I’m currently in Hong Kong, which is buzzing with excitement about a new song and video, commissioned by the government to commemorate the twentieth anniversary this summer of the handover of the former colony to China. Perhaps I exaggerate, but ‘Hong Kong Our Home’ the ‘Hong Kong SAR 20th Anniversary Theme Song’ has not had a warm reception.

Something about it seemed familiar to me. Then I realised that we might place it not simply in the history of lamentable Hong Kong handover songs, and there is such a history, for it is not the original musical commentary on this momentous political change. The first accompanied the handover itself at a special concert, and then another was released for the tenth anniversary. Suffice to say that a parody of that song has apparently received rather more viewers on Youtube.

But handover songs commence rather in 1943, with the transfer of the International Settlement at Shanghai to the control of the collaborationist government of Wang Jingwei on 1 August that year. Here are the words of the ‘Greater Shanghai March Song’ penned, at least nominally, by quisling mayor Chen Gongbo, and performed for the first time at a ‘special patriotic concert’.
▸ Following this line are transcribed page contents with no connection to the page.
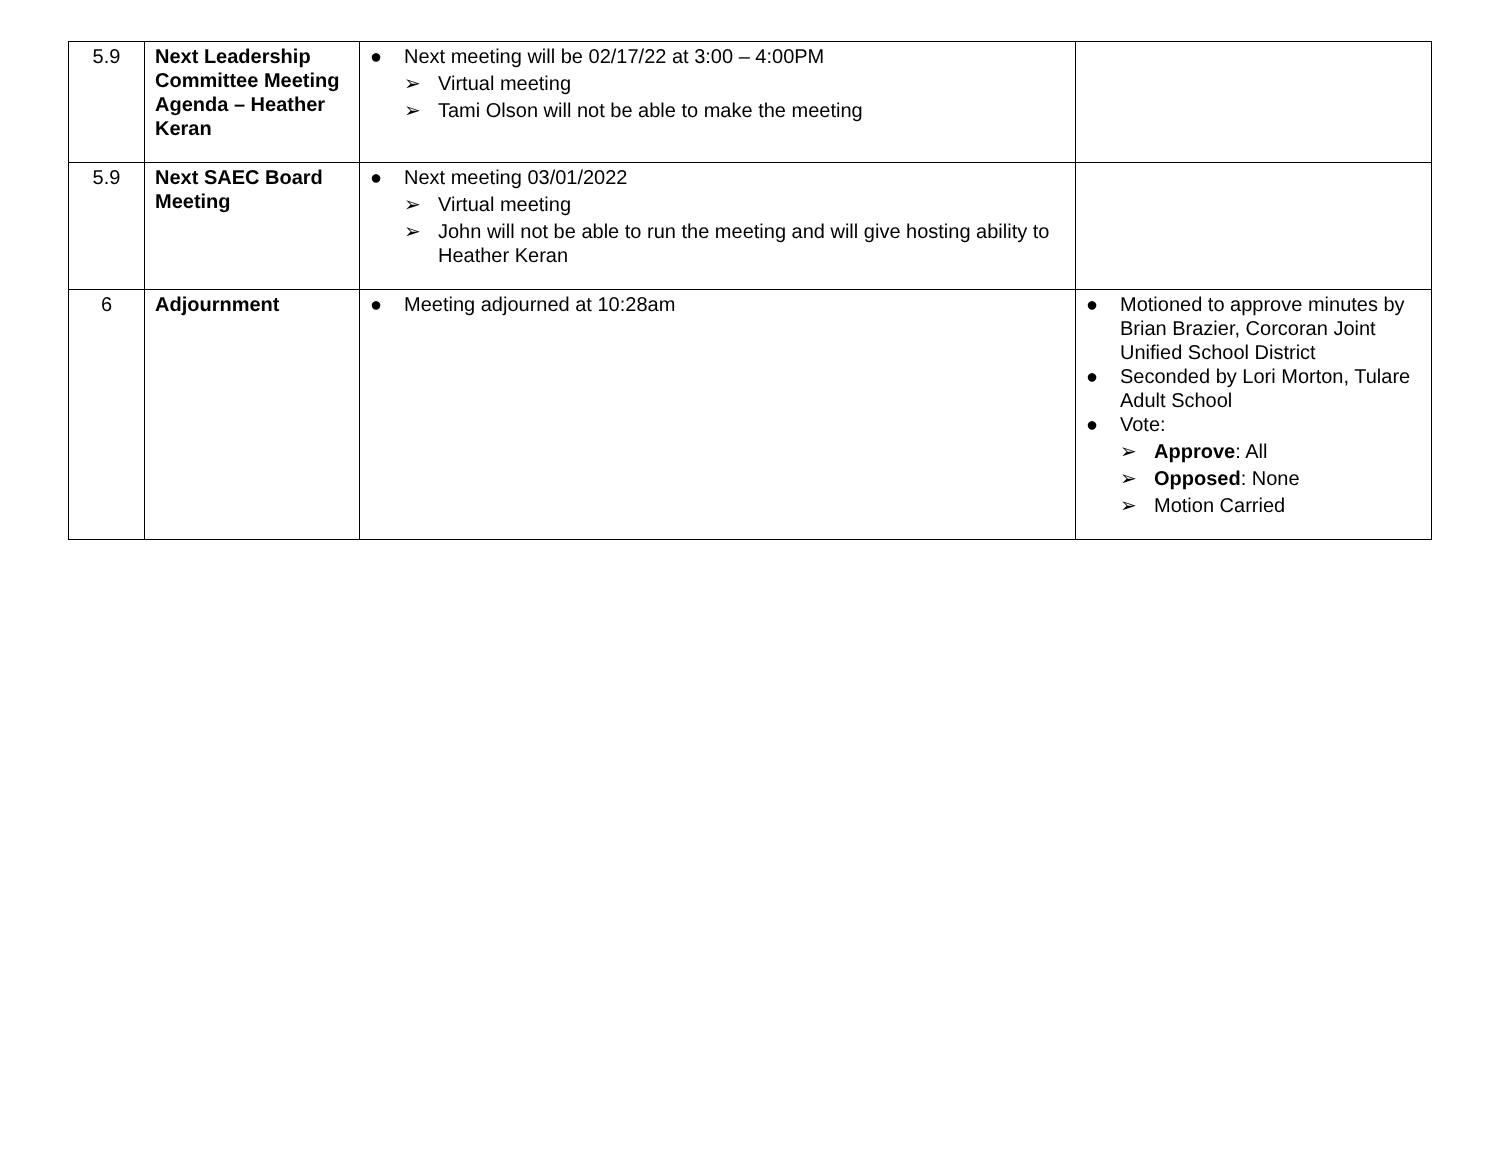| 5.9 | Next Leadership Committee Meeting Agenda – Heather Keran | ● Next meeting will be 02/17/22 at 3:00 – 4:00PM ➢ Virtual meeting ➢ Tami Olson will not be able to make the meeting | |
| 5.9 | Next SAEC Board Meeting | ● Next meeting 03/01/2022 ➢ Virtual meeting ➢ John will not be able to run the meeting and will give hosting ability to Heather Keran | |
| 6 | Adjournment | ● Meeting adjourned at 10:28am | ● Motioned to approve minutes by Brian Brazier, Corcoran Joint Unified School District ● Seconded by Lori Morton, Tulare Adult School ● Vote: ➢ Approve : All ➢ Opposed : None ➢ Motion Carried |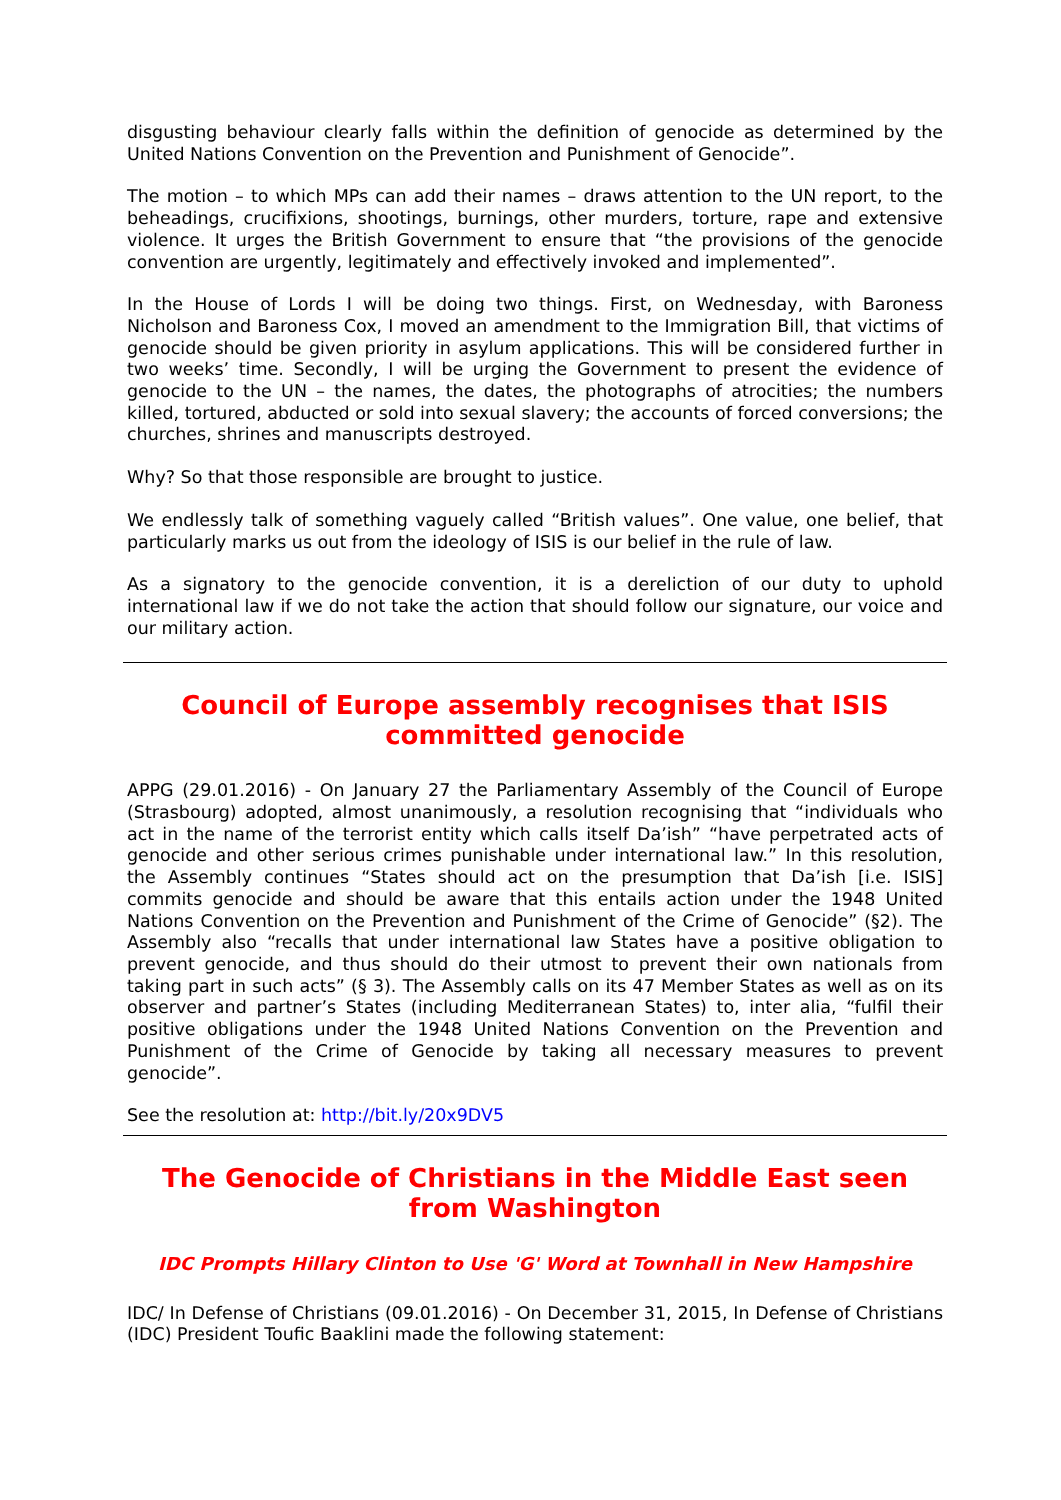disgusting behaviour clearly falls within the definition of genocide as determined by the United Nations Convention on the Prevention and Punishment of Genocide”.
The motion – to which MPs can add their names – draws attention to the UN report, to the beheadings, crucifixions, shootings, burnings, other murders, torture, rape and extensive violence. It urges the British Government to ensure that “the provisions of the genocide convention are urgently, legitimately and effectively invoked and implemented”.
In the House of Lords I will be doing two things. First, on Wednesday, with Baroness Nicholson and Baroness Cox, I moved an amendment to the Immigration Bill, that victims of genocide should be given priority in asylum applications. This will be considered further in two weeks’ time. Secondly, I will be urging the Government to present the evidence of genocide to the UN – the names, the dates, the photographs of atrocities; the numbers killed, tortured, abducted or sold into sexual slavery; the accounts of forced conversions; the churches, shrines and manuscripts destroyed.
Why? So that those responsible are brought to justice.
We endlessly talk of something vaguely called “British values”. One value, one belief, that particularly marks us out from the ideology of ISIS is our belief in the rule of law.
As a signatory to the genocide convention, it is a dereliction of our duty to uphold international law if we do not take the action that should follow our signature, our voice and our military action.
Council of Europe assembly recognises that ISIS committed genocide
APPG (29.01.2016) - On January 27 the Parliamentary Assembly of the Council of Europe (Strasbourg) adopted, almost unanimously, a resolution recognising that “individuals who act in the name of the terrorist entity which calls itself Da’ish” “have perpetrated acts of genocide and other serious crimes punishable under international law.” In this resolution, the Assembly continues “States should act on the presumption that Da’ish [i.e. ISIS] commits genocide and should be aware that this entails action under the 1948 United Nations Convention on the Prevention and Punishment of the Crime of Genocide” (§2). The Assembly also “recalls that under international law States have a positive obligation to prevent genocide, and thus should do their utmost to prevent their own nationals from taking part in such acts” (§ 3). The Assembly calls on its 47 Member States as well as on its observer and partner’s States (including Mediterranean States) to, inter alia, “fulfil their positive obligations under the 1948 United Nations Convention on the Prevention and Punishment of the Crime of Genocide by taking all necessary measures to prevent genocide”.
See the resolution at: http://bit.ly/20x9DV5
The Genocide of Christians in the Middle East seen from Washington
IDC Prompts Hillary Clinton to Use 'G' Word at Townhall in New Hampshire
IDC/ In Defense of Christians (09.01.2016) - On December 31, 2015, In Defense of Christians (IDC) President Toufic Baaklini made the following statement:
“Greater Shanghai! Greater Shanghai!

Overlooking the Middle Pacific

Guarding the mouth of the Yangtsze River

Your bold face shines on Asia

Your name is known throughout the world!

Greater Shanghai! Greater Shanghai!

Our wealth is every growing;

Our civilization is ever progressing.

Let us rejuvenate China,

Safeguard East Asia

And perfect our freedom and independence.”

Of course, this is most unfair, for the lyrics and sentiments are very different to those of ‘Hong Kong Our Home’:

“That’s why I treasure Hong Kong

That’s why I admire Hong Kong

We love her  with an eternal glowing flame

that grows as time goes by

revealing her true strength

Our beautiful Hong Kong shining ever brighter

Our beautiful Hong Kong up on the world stage

Step by step, we will carry on

astounding the world as we always have

Step by step, we will carry

on astounding the world as we always have

This is our home”

Ah. Well, the politics are of course, quite, quite, different, but I rather think, on reflection, that in many, many, ways, the song, at least, remains the same.